:: Extract ::
-------

Re: remove BufferBlockPointers for speed and space

From
Gavin Sherry
Date:
On Thu, 11 Aug 2005, Qingqing Zhou wrote:

> It is said that the BufferBlockPointers is used to speedup the
> BufferGetBlock() macro. I compared three ways of getting block pointers.
> I.e., existing method (arrary method), calculating block pointer by adding
> base addr and offset*blockid method (mul method) and optimizing mul method
> by using bit shift (shift method). All of them calculate the block pointer
> 80000 times (i.e., the BufferBlockPointers array is of size 80000), and each
> take 3 rounds.
>
> The result is:
>
> SunOS/gcc 3.2
> duration round 1 of array method: 4.179 ms
> duration round 2 of array method: 4.160 ms
> duration round 3 of array method: 4.143 ms
> duration round 1 of mul method: 3.311 ms
> duration round 2 of mul method: 3.233 ms
> duration round 3 of mul method: 3.233 ms
> duration round 1 of shift method: 3.554 ms
> duration round 2 of shift method: 3.235 ms
> duration round 3 of shift method: 3.233 ms
>
> Linux/gcc 3.2
> duration round 1 of array method: 0.422 ms
> duration round 2 of array method: 0.324 ms
> duration round 3 of array method: 0.354 ms
> duration round 1 of mul method: 0.271 ms
> duration round 2 of mul method: 0.248 ms
> duration round 3 of mul method: 0.304 ms
> duration round 1 of shift method: 0.322 ms
> duration round 2 of shift method: 0.239 ms
> duration round 3 of shift method: 0.265 ms
>
> We can conclude that:
> (1) mul or shift are definitely better than array method;
> (2) mul and shift are comparable;

Do you have results for more recent gcc releases?

Thanks,

Gavin

Re: remove BufferBlockPointers for speed and space

From
Tom Lane
Date:
Gavin Sherry <swm@linuxworld.com.au> writes:
> On Thu, 11 Aug 2005, Qingqing Zhou wrote:
>> It is said that the BufferBlockPointers is used to speedup the
>> BufferGetBlock() macro. I compared three ways of getting block pointers.

> Do you have results for more recent gcc releases?

Or more than one hardware architecture (which you didn't even say what
you tested...)

Also, I would like to see the actual test code.  I wonder whether what
you measured is the ability of the compiler to optimize references to
successive elements of an array inside a loop; that has little or
nothing to do with the typical usage of BufferGetBlock().

            regards, tom lane

Re: remove BufferBlockPointers for speed and space

From
Gavin Sherry
Date:
On Thu, 11 Aug 2005, Tom Lane wrote:

> Gavin Sherry <swm@linuxworld.com.au> writes:
> > On Thu, 11 Aug 2005, Qingqing Zhou wrote:
> >> It is said that the BufferBlockPointers is used to speedup the
> >> BufferGetBlock() macro. I compared three ways of getting block pointers.

-------

:: Problem 1 ::
Please reproduce the BufferBlockPointers thread from "Also, I would" up to and including "usage of BufferGetBlock().".
:: Problem 2 ::
Resume the mailing-list thread about removing BufferBlockPointers, continuing from its final line.

-------

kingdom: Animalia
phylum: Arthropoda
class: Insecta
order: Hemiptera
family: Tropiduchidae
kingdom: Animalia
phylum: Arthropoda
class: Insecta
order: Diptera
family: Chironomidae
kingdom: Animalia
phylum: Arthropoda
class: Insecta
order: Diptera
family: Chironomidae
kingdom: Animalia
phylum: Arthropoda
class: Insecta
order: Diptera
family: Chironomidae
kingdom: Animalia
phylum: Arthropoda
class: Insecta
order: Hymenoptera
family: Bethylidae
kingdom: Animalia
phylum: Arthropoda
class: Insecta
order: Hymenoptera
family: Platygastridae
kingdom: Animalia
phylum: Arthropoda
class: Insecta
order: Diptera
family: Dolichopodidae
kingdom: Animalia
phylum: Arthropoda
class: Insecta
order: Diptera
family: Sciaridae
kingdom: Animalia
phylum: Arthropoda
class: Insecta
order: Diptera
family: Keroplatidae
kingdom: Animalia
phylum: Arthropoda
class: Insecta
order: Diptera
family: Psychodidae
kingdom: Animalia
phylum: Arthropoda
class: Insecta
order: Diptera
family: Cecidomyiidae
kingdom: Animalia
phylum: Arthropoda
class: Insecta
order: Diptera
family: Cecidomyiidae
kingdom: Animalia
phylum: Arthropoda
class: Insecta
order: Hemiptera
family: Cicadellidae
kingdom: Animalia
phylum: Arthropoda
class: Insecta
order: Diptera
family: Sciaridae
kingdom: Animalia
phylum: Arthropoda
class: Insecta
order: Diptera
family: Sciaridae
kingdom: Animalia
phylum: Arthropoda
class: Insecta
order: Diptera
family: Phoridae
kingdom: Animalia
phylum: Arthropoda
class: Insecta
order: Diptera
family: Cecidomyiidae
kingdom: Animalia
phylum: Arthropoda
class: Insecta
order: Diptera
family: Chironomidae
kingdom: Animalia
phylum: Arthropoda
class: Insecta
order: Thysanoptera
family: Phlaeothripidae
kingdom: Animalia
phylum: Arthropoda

-------

:: Output 1 ::
Also, I would like to see the actual test code.  I wonder whether what
you measured is the ability of the compiler to optimize references to
successive elements of an array inside a loop; that has little or
nothing to do with the typical usage of BufferGetBlock().

:: Output 2 ::
>
> > Do you have results for more recent gcc releases?
>
> Or more than one hardware architecture (which you didn't even say what
> you tested...)

Well, he tested on SunOS (!) and Linux -- I presume that's two
architectures. But yeah, that definately does mean that the results hold
true for our user base.

If we had the code (and if it does measure the right thing), then we can
easily test on a lot more architectures.

Gavin

Re: remove BufferBlockPointers for speed and space

From
"Qingqing Zhou"
Date:
"Tom Lane" <tgl@sss.pgh.pa.us> writes:
>
> Also, I would like to see the actual test code.  I wonder whether what
> you measured is the ability of the compiler to optimize references to
> successive elements of an array inside a loop; that has little or
> nothing to do with the typical usage of BufferGetBlock().
>

The source code is attached.

compiled with "gcc testbuf.c". I tried -O2 actually, and it turns out that
the timing is reduced a lot so not believable.
---

/*
 * testbuf.c
 */
#include <stdio.h>
#include <sys/file.h>
#include <sys/param.h>
#include <sys/stat.h>
#include <sys/time.h>
#include <unistd.h>
#include <fcntl.h>

#define BLCKSZ  8192
#define NBuffers 80000

typedef void* Block;

int main(void)
{
 int  i, round, method;
 Block k, start;
 struct timeval start_t, stop_t;
 long usecs;
 Block *array = (Block *) calloc(NBuffers, sizeof(Block));

 start = (Block)0xff3386;
 for (i = 0; i < NBuffers; i++)
  array[i] = start + BLCKSZ*i;

 for (method = 0; method < 3; method ++)
 {
  start = (Block)0xff3386;
  for (round = 0; round < 3; round ++)
  {
   gettimeofday(&start_t, NULL);
   if (method == 0)
   {
    for (i = 0; i < NBuffers; i++)
     k = array[i];
   }
   if (method == 1)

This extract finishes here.